**Exercice proposé 1:** Reprenez les relevés depuis leur début jusqu'à la ligne contenant "building: (473, 330)" incluse, en substituant "structure" à "building" sans rien modifier d'autre, et omettez les images.

**Texte de lecture:**

Athalie, Jean Racine (1691) : les choeurs par rapport à la structure d'ensemble

Chaque acte est construit autour d'une scène ou d'un événement central à l'origine de l'action :

  • Acte I : la conversation de Joad-Abner
  • Acte II : l'interrogation d'Eliacin (scène 7)
  • Acte III : la prophétie de Joad (scène 7)
  • Acte IV : le sacre de Joas (scène 3)
  • Acte V : capture et mort d'Athalie (scène 5)

Par rapport à ces événements, que représentent les chants du chœur ? Ils sont de sujets fort différents : il y en a 4, et il faut souligner que le dernier acte est le seul à se terminer sans chant du Chœur. C’est que l’action de Grâce à laquelle on aurait pu s’attendre ne peut être prononcée en raison des terribles malédictions proférées par Athalie, qui assombrissent considérablement le dénouement, en donnant du reste un sens tragique à la pièce (puisque sur terre même ceux qui réalisent les desseins de la Providence ne sont pas épargnés par le Mal)

Acte I scène 4

Le chant du chœur s’intègre à l’action, puisqu’il célèbre le don de la loi dont l’anniversaire est justement fêté (Pentecôte) quand s’ouvre la pièce.

C’est un chant d’espoir bien conforme à la Foi affirmée de Joad et un hymne à la grandeur divine, et à la Bonté de la Providence, qui s’inscrit en faux contre les hésitations des autres Juifs (cf. les reproches de Joad à Abner).

Ce chant est donc comme une prière privée avant la prière publique de la fête cf. le début de II

Mes filles, c’est assez ; suspendez vos cantiques
Il est temps de nous joindre aux prières publiques.

Acte II, scène 9

Le chant est composé d’une part des réactions du chœur face aux événements et de l’autre de considérations plus générales sur les innocents et les méchants

- Les réactions du chœur concernent évidemment Athalie et Joas, le chœur a assisté à leur conversation, et c’est une réaction double qui s’exprime : en face d’Eliacin, de l’admiration pour « cet enfant merveilleux » qui a su si bien répondre à Athalie et résister à ses offres tentatrices. En même temps le chœur se demande qui est cet Eliacin, et il souhaite précisément qu’il soit l’espérance d’Israël : en face d’Athalie, « l’impie étrangère » qui suscite l’hostilité et l’indignation : une usurpatrice qui vient jusque dans son temple braver Dieu.

**Données extraites:**
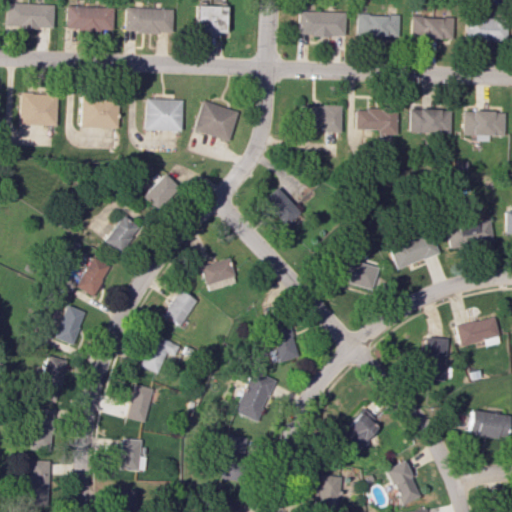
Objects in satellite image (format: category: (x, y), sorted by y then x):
building: (25, 14)
building: (25, 14)
building: (85, 16)
building: (85, 17)
building: (143, 19)
building: (144, 19)
building: (206, 19)
building: (206, 19)
building: (317, 22)
building: (318, 22)
building: (374, 24)
building: (374, 24)
building: (429, 26)
building: (429, 26)
building: (480, 28)
building: (483, 28)
road: (255, 67)
building: (34, 108)
building: (35, 108)
building: (95, 111)
building: (96, 111)
building: (159, 114)
building: (159, 114)
building: (317, 116)
building: (317, 116)
building: (374, 118)
building: (211, 119)
building: (374, 119)
building: (211, 120)
building: (426, 120)
building: (426, 120)
building: (480, 122)
building: (480, 123)
building: (156, 189)
building: (158, 190)
building: (278, 206)
building: (278, 206)
building: (506, 222)
building: (507, 222)
building: (117, 232)
building: (465, 232)
building: (117, 233)
building: (465, 233)
road: (163, 247)
building: (410, 249)
building: (410, 249)
building: (351, 272)
building: (353, 272)
building: (215, 273)
building: (215, 273)
building: (88, 275)
building: (89, 275)
building: (175, 306)
building: (176, 307)
building: (65, 324)
building: (66, 324)
building: (473, 329)
building: (473, 330)
building: (278, 339)
building: (279, 341)
road: (349, 346)
road: (347, 349)
building: (154, 352)
building: (155, 352)
building: (432, 358)
building: (432, 359)
building: (48, 377)
building: (49, 377)
building: (251, 394)
building: (251, 395)
building: (136, 402)
building: (136, 402)
building: (486, 423)
building: (486, 423)
building: (38, 428)
building: (38, 428)
building: (356, 430)
building: (357, 430)
building: (127, 453)
building: (127, 453)
building: (230, 456)
building: (231, 459)
road: (481, 475)
building: (34, 481)
building: (399, 481)
building: (35, 482)
building: (400, 482)
building: (325, 492)
building: (325, 493)
building: (124, 500)
building: (124, 500)
building: (226, 506)
building: (227, 506)
building: (415, 510)
building: (415, 510)
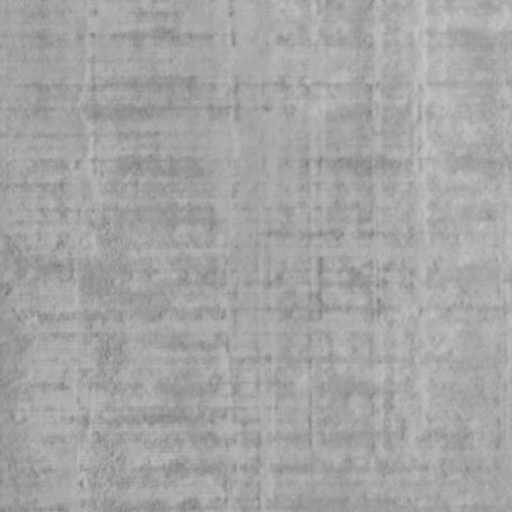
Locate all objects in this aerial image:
crop: (256, 256)
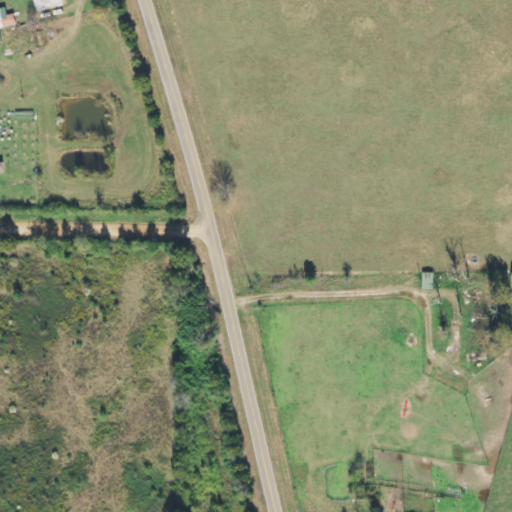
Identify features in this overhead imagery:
building: (46, 4)
building: (6, 19)
building: (1, 168)
road: (105, 229)
road: (217, 254)
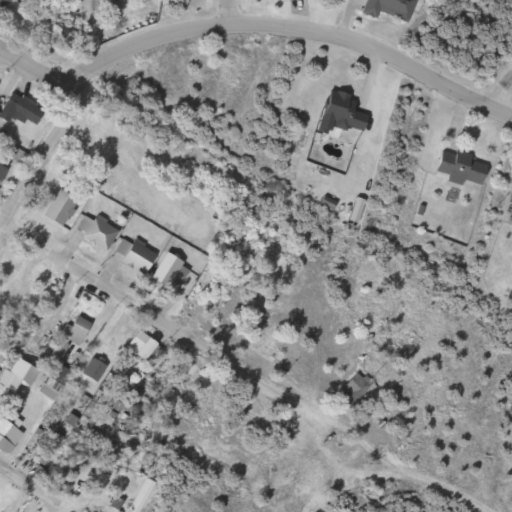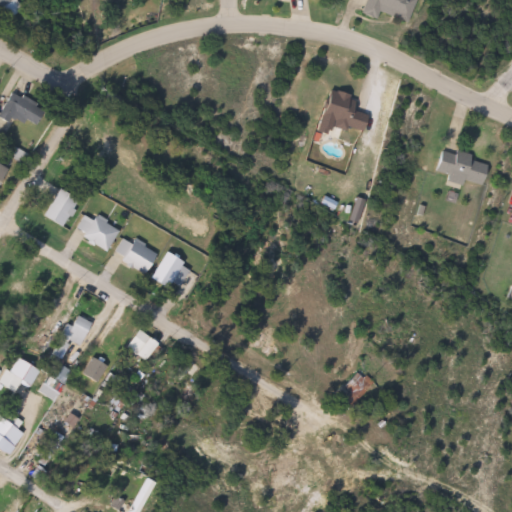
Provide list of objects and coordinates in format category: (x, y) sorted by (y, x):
building: (9, 7)
building: (9, 7)
building: (386, 9)
building: (387, 9)
road: (228, 13)
road: (292, 30)
road: (37, 73)
road: (500, 91)
building: (19, 111)
building: (19, 111)
building: (338, 111)
building: (338, 112)
road: (37, 161)
building: (458, 167)
building: (459, 167)
building: (1, 173)
building: (1, 174)
building: (56, 209)
building: (57, 209)
building: (93, 233)
building: (94, 233)
building: (166, 272)
building: (167, 272)
road: (158, 321)
building: (72, 330)
building: (73, 330)
building: (41, 337)
building: (42, 338)
building: (137, 345)
building: (137, 346)
building: (258, 346)
building: (259, 346)
building: (57, 349)
building: (57, 350)
building: (19, 372)
building: (19, 373)
building: (7, 433)
building: (7, 433)
building: (47, 450)
building: (47, 450)
road: (1, 461)
building: (119, 502)
building: (119, 502)
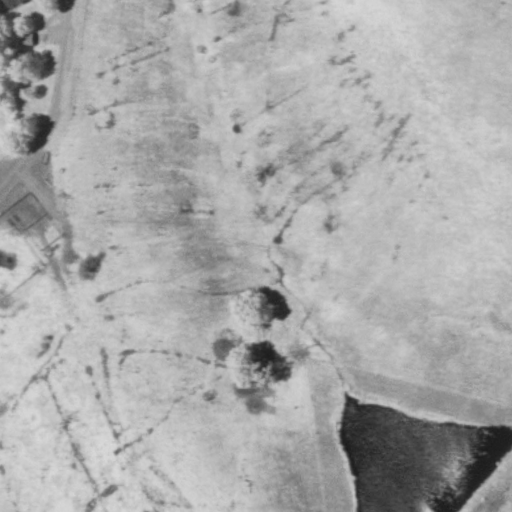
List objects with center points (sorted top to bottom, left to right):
building: (9, 3)
road: (68, 22)
building: (23, 38)
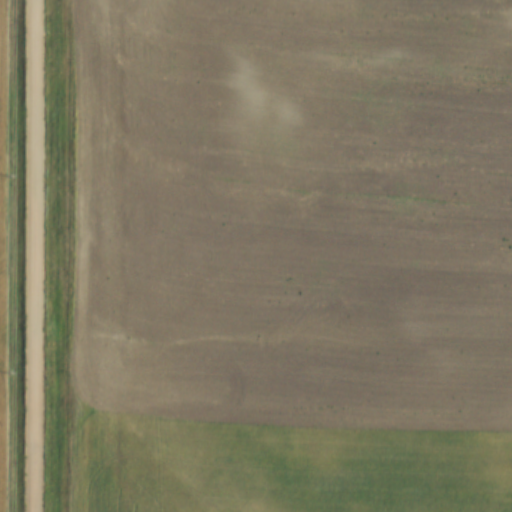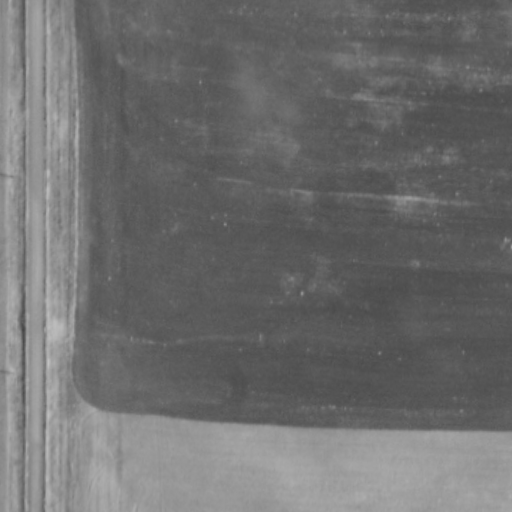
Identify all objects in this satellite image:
road: (35, 255)
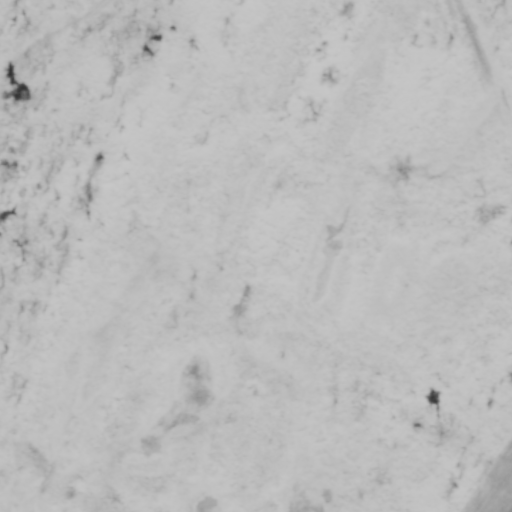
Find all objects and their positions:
road: (507, 505)
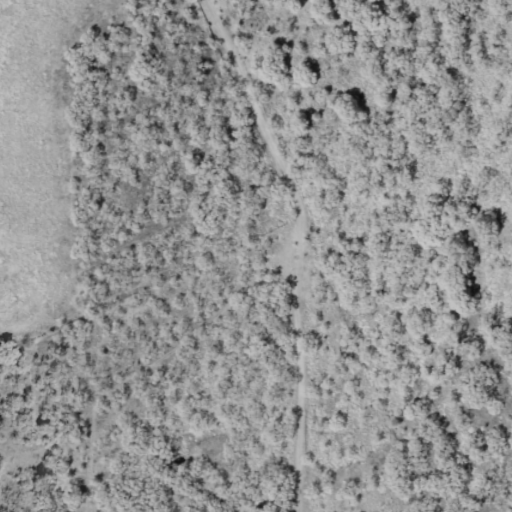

**Exercice proposé 2:** Transcrivez fidèlement le passage du texte sur Athalie allant de "- Les réactions" jusqu'à "temple braver Dieu." inclus.

**Résultat attendu 1:**
Objects in satellite image (format: category: (x, y), sorted by y then x):
structure: (25, 14)
structure: (25, 14)
structure: (85, 16)
structure: (85, 17)
structure: (143, 19)
structure: (144, 19)
structure: (206, 19)
structure: (206, 19)
structure: (317, 22)
structure: (318, 22)
structure: (374, 24)
structure: (374, 24)
structure: (429, 26)
structure: (429, 26)
structure: (480, 28)
structure: (483, 28)
road: (255, 67)
structure: (34, 108)
structure: (35, 108)
structure: (95, 111)
structure: (96, 111)
structure: (159, 114)
structure: (159, 114)
structure: (317, 116)
structure: (317, 116)
structure: (374, 118)
structure: (211, 119)
structure: (374, 119)
structure: (211, 120)
structure: (426, 120)
structure: (426, 120)
structure: (480, 122)
structure: (480, 123)
structure: (156, 189)
structure: (158, 190)
structure: (278, 206)
structure: (278, 206)
structure: (506, 222)
structure: (507, 222)
structure: (117, 232)
structure: (465, 232)
structure: (117, 233)
structure: (465, 233)
road: (163, 247)
structure: (410, 249)
structure: (410, 249)
structure: (351, 272)
structure: (353, 272)
structure: (215, 273)
structure: (215, 273)
structure: (88, 275)
structure: (89, 275)
structure: (175, 306)
structure: (176, 307)
structure: (65, 324)
structure: (66, 324)
structure: (473, 329)
structure: (473, 330)

**Résultat attendu 2:**
- Les réactions du chœur concernent évidemment Athalie et Joas, le chœur a assisté à leur conversation, et c’est une réaction double qui s’exprime : en face d’Eliacin, de l’admiration pour « cet enfant merveilleux » qui a su si bien répondre à Athalie et résister à ses offres tentatrices. En même temps le chœur se demande qui est cet Eliacin, et il souhaite précisément qu’il soit l’espérance d’Israël : en face d’Athalie, « l’impie étrangère » qui suscite l’hostilité et l’indignation : une usurpatrice qui vient jusque dans son temple braver Dieu.